(Stored data)
━━━━━━━━━━━━━━━━

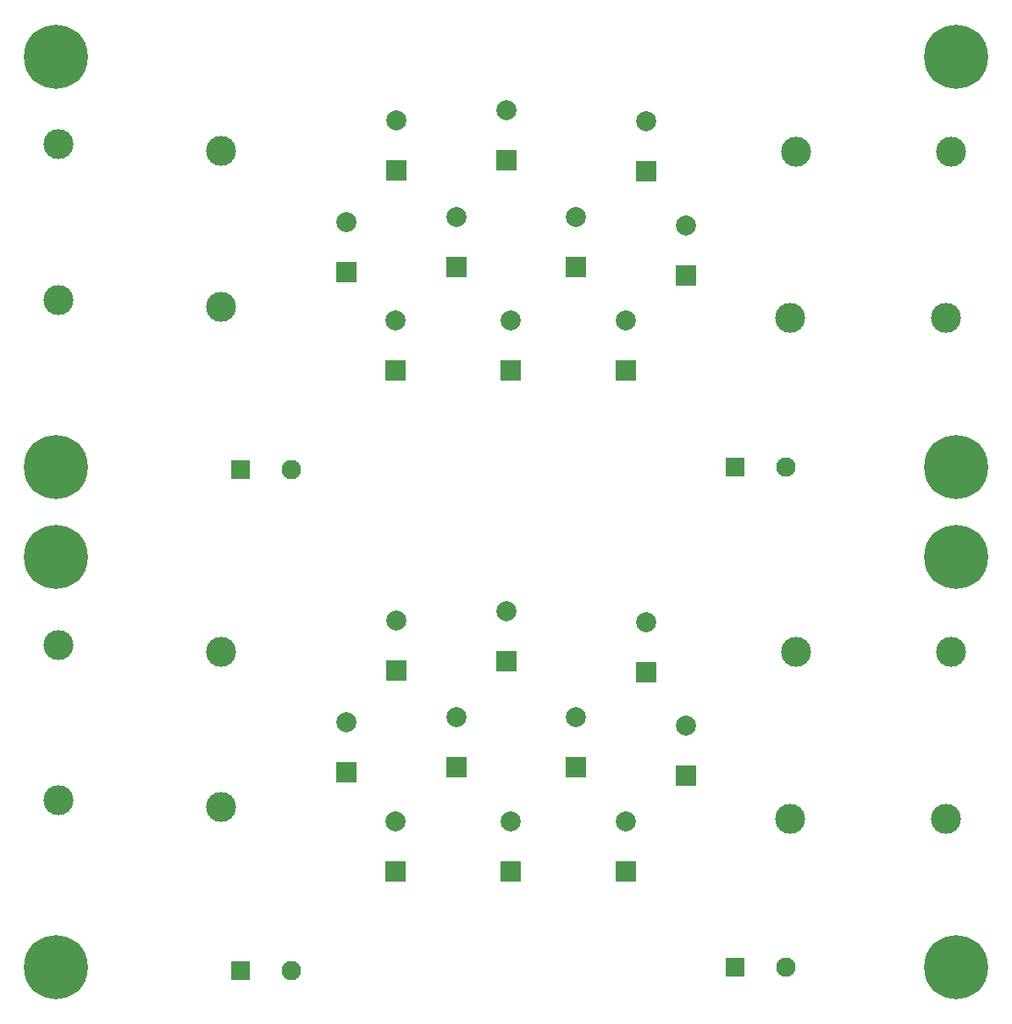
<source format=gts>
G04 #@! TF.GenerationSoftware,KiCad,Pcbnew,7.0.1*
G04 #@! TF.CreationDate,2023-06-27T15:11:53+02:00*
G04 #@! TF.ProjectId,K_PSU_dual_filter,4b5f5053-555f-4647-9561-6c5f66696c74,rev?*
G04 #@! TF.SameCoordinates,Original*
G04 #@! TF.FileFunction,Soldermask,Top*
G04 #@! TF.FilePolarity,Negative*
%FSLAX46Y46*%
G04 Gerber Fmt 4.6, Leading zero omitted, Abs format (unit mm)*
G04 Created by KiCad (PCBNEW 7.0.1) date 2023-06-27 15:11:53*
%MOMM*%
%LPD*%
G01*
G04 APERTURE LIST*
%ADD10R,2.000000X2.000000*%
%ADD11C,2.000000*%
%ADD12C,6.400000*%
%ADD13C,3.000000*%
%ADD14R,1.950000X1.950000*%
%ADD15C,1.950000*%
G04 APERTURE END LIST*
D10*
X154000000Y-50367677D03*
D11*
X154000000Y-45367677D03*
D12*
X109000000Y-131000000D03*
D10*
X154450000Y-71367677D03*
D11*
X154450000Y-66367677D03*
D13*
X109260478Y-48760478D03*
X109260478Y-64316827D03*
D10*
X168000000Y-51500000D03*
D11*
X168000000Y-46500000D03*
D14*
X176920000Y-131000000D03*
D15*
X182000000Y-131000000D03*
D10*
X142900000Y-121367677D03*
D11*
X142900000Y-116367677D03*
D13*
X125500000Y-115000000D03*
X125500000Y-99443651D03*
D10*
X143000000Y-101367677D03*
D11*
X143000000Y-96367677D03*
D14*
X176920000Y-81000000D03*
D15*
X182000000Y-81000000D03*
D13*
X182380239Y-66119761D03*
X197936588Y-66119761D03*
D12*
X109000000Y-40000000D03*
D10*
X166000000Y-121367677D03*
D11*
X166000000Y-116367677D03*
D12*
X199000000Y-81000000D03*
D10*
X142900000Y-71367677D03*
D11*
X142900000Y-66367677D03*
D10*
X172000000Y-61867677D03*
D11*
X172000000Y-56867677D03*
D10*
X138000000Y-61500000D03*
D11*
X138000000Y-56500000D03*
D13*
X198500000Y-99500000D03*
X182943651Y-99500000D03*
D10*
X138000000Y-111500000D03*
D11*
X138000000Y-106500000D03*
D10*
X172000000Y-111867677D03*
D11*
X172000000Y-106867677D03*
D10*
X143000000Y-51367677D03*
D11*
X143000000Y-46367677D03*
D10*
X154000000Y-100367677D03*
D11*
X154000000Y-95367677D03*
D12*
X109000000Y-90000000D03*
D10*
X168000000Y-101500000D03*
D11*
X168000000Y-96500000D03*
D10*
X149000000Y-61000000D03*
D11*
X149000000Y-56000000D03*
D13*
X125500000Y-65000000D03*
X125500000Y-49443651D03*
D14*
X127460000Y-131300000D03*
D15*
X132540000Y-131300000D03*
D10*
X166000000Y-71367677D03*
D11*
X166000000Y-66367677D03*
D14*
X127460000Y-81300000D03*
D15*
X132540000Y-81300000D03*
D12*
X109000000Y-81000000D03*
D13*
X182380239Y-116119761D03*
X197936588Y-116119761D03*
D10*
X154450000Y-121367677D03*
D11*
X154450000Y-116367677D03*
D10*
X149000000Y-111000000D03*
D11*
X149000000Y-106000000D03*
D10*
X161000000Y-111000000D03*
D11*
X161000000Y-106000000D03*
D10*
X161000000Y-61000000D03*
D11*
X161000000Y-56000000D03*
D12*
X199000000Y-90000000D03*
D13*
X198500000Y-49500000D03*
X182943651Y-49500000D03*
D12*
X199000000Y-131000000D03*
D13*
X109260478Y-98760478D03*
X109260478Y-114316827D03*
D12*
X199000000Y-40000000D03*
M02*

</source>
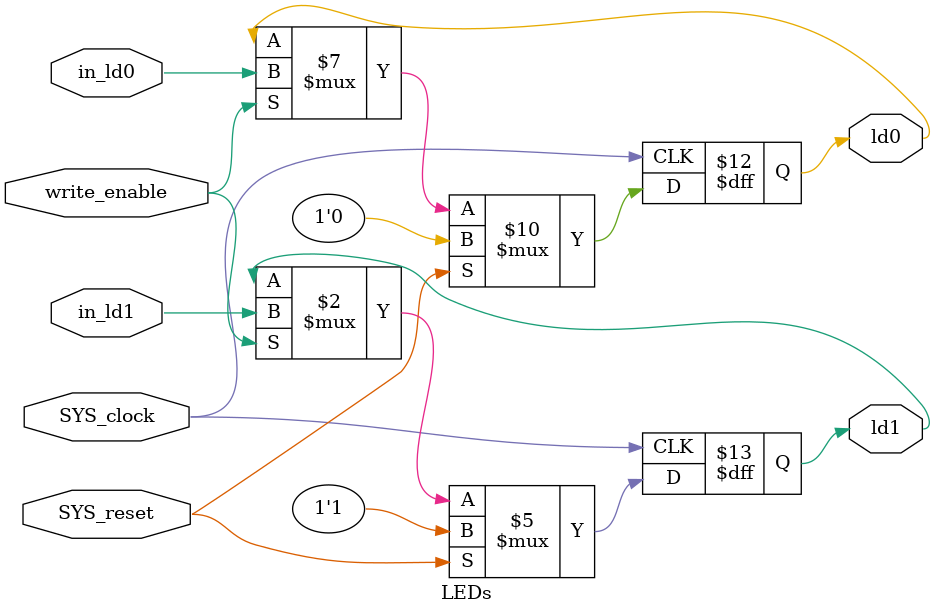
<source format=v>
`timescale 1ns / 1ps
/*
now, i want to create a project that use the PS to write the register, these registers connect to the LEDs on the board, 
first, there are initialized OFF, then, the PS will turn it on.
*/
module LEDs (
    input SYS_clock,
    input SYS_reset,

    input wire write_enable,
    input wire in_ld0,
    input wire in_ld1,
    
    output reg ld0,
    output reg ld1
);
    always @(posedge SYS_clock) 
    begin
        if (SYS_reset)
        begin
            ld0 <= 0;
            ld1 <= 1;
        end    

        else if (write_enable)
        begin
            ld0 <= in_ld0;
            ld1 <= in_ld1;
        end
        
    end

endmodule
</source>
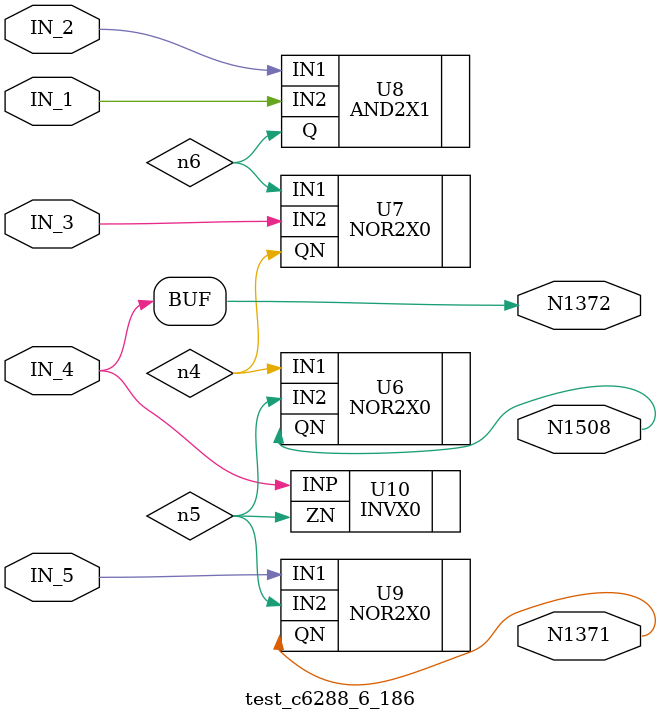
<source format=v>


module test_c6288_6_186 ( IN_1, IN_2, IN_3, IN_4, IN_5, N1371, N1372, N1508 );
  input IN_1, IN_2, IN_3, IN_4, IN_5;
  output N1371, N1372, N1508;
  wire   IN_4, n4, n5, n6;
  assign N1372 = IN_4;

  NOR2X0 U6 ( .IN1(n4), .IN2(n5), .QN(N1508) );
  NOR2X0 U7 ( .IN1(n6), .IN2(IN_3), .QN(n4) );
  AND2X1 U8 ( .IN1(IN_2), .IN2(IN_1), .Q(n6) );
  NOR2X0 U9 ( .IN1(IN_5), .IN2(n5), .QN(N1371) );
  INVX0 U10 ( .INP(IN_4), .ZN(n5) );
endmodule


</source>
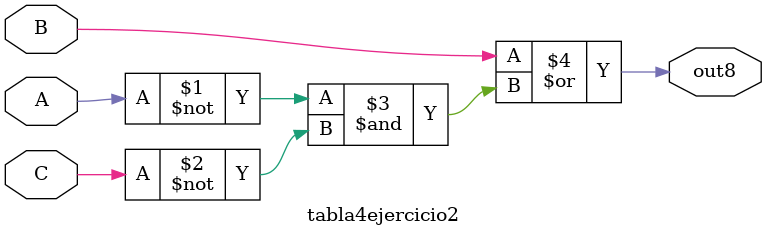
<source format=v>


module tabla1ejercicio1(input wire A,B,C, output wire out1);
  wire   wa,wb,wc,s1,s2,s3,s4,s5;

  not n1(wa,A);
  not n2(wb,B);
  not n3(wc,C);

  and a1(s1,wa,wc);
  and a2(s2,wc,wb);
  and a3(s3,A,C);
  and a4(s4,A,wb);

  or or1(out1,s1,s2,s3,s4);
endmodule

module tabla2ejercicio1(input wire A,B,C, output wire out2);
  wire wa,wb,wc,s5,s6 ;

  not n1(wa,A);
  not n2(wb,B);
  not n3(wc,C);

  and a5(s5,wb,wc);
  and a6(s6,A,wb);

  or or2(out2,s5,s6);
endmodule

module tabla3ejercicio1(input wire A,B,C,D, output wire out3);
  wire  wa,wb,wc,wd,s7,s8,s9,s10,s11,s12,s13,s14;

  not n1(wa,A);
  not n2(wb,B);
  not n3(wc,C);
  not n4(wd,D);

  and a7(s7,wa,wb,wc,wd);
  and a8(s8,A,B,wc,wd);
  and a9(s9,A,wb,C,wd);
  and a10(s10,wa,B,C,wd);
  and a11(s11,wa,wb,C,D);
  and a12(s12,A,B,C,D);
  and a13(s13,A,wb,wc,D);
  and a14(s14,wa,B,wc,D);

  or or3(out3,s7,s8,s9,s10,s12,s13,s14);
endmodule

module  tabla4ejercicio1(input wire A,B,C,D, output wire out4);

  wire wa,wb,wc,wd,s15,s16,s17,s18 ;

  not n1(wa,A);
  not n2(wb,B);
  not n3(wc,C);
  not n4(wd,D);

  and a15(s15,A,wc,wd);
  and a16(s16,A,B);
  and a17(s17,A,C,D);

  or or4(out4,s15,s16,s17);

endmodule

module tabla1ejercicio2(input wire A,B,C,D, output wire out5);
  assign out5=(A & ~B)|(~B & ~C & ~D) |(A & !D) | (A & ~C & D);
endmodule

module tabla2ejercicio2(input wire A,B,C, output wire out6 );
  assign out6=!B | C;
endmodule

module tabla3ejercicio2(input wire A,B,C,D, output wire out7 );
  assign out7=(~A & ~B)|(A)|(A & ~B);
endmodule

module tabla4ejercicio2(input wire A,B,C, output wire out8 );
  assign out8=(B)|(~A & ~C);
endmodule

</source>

━━━━━━━━━━━━━━━━

■ Try it:
Take the line above containing "module tabla2ejercicio1(input wire", the line containing "module tabla2ejercicio2(input wire", and all lines in between, and copy them exactly without anything else.

■ Result of the exercise:
module tabla2ejercicio1(input wire A,B,C, output wire out2);
  wire wa,wb,wc,s5,s6 ;

  not n1(wa,A);
  not n2(wb,B);
  not n3(wc,C);

  and a5(s5,wb,wc);
  and a6(s6,A,wb);

  or or2(out2,s5,s6);
endmodule

module tabla3ejercicio1(input wire A,B,C,D, output wire out3);
  wire  wa,wb,wc,wd,s7,s8,s9,s10,s11,s12,s13,s14;

  not n1(wa,A);
  not n2(wb,B);
  not n3(wc,C);
  not n4(wd,D);

  and a7(s7,wa,wb,wc,wd);
  and a8(s8,A,B,wc,wd);
  and a9(s9,A,wb,C,wd);
  and a10(s10,wa,B,C,wd);
  and a11(s11,wa,wb,C,D);
  and a12(s12,A,B,C,D);
  and a13(s13,A,wb,wc,D);
  and a14(s14,wa,B,wc,D);

  or or3(out3,s7,s8,s9,s10,s12,s13,s14);
endmodule

module  tabla4ejercicio1(input wire A,B,C,D, output wire out4);

  wire wa,wb,wc,wd,s15,s16,s17,s18 ;

  not n1(wa,A);
  not n2(wb,B);
  not n3(wc,C);
  not n4(wd,D);

  and a15(s15,A,wc,wd);
  and a16(s16,A,B);
  and a17(s17,A,C,D);

  or or4(out4,s15,s16,s17);

endmodule

module tabla1ejercicio2(input wire A,B,C,D, output wire out5);
  assign out5=(A & ~B)|(~B & ~C & ~D) |(A & !D) | (A & ~C & D);
endmodule

module tabla2ejercicio2(input wire A,B,C, output wire out6 );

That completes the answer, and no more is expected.